Keluhan tersebut menyatakan bahwa bukti HRF menunjukkan bahwa Gor, seorang warga negara Israel yang belajar kedokteran gigi di Universitas Ilmu Kesehatan Lithuania, berpartisipasi dalam serangan militer terhadap markas UNRWA dan kompleks medis Al-Shifa pada Maret-April 2024.
Gor adalah bagian dari Kompi Kerajaan Vampir IDF dari Batalyon 52 Brigade 401, yang diduga terlibat dalam pembunuhan Hind Rajab, keluarganya dan dua paramedis di Gaza pada 29 Januari 2024.
Pengaduan tersebut menyatakan bahwa penolakan untuk membuka penyelidikan awal secara efektif memberikan impunitas kepada tersangka pelaku kejahatan internasional hanya karena kejahatan tersebut dilakukan di luar wilayah Lituania.

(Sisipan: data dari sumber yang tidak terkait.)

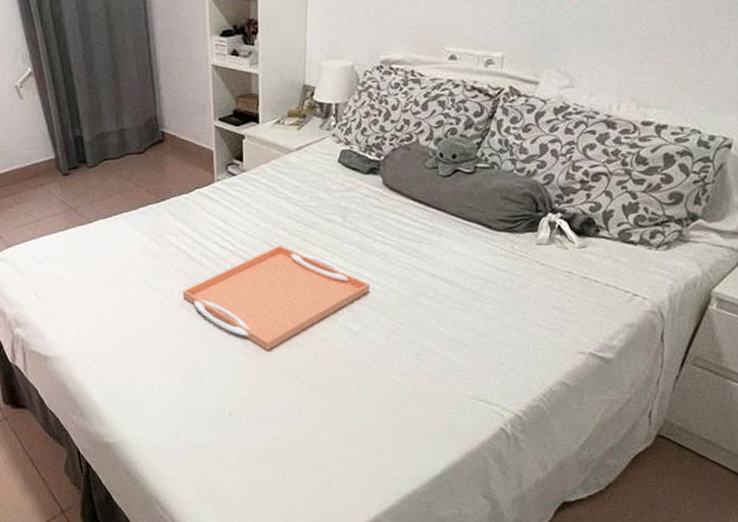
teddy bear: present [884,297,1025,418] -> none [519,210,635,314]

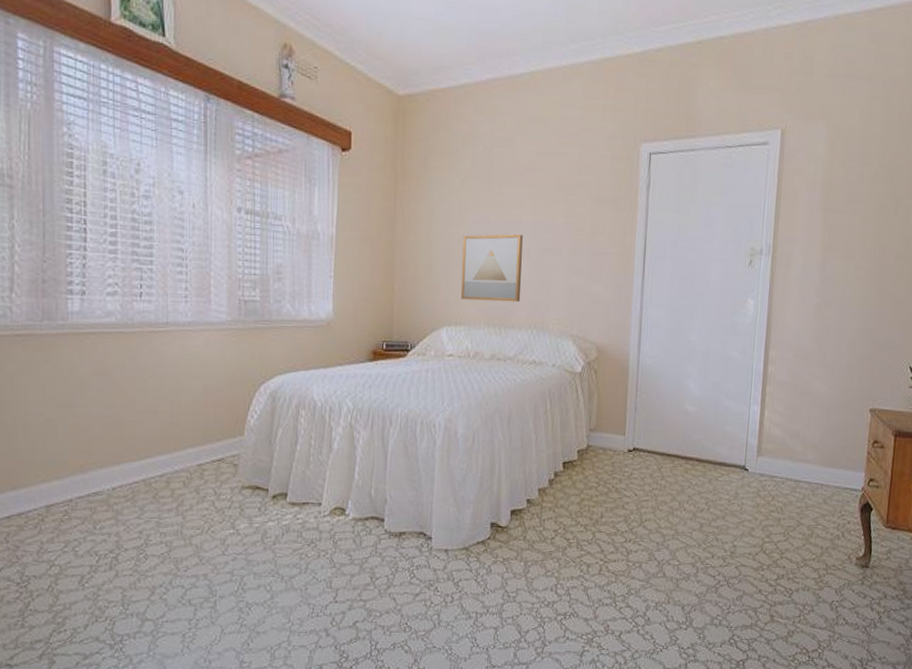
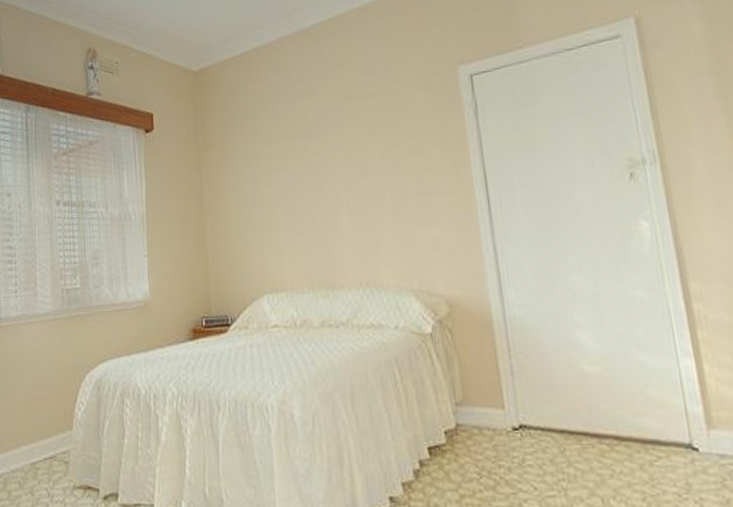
wall art: present [460,234,523,303] -> none [273,185,346,264]

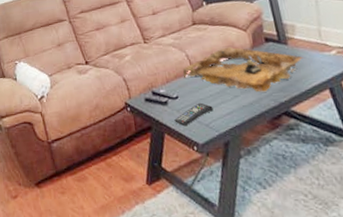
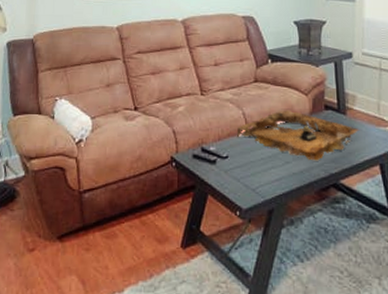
remote control: present [174,102,213,127] -> none [220,165,262,189]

🚨🇱🇹 #HindRajabFoundation telah mengajukan keluhan konstitusional terhadap penolakan Lituania untuk menyelidiki tentara Israel Sean Gor atas dugaan kejahatan perang di Gaza, dengan alasan bahwa keputusan tersebut melanggar Konstitusi negara tersebut dan ilegal menurut hukum internasional.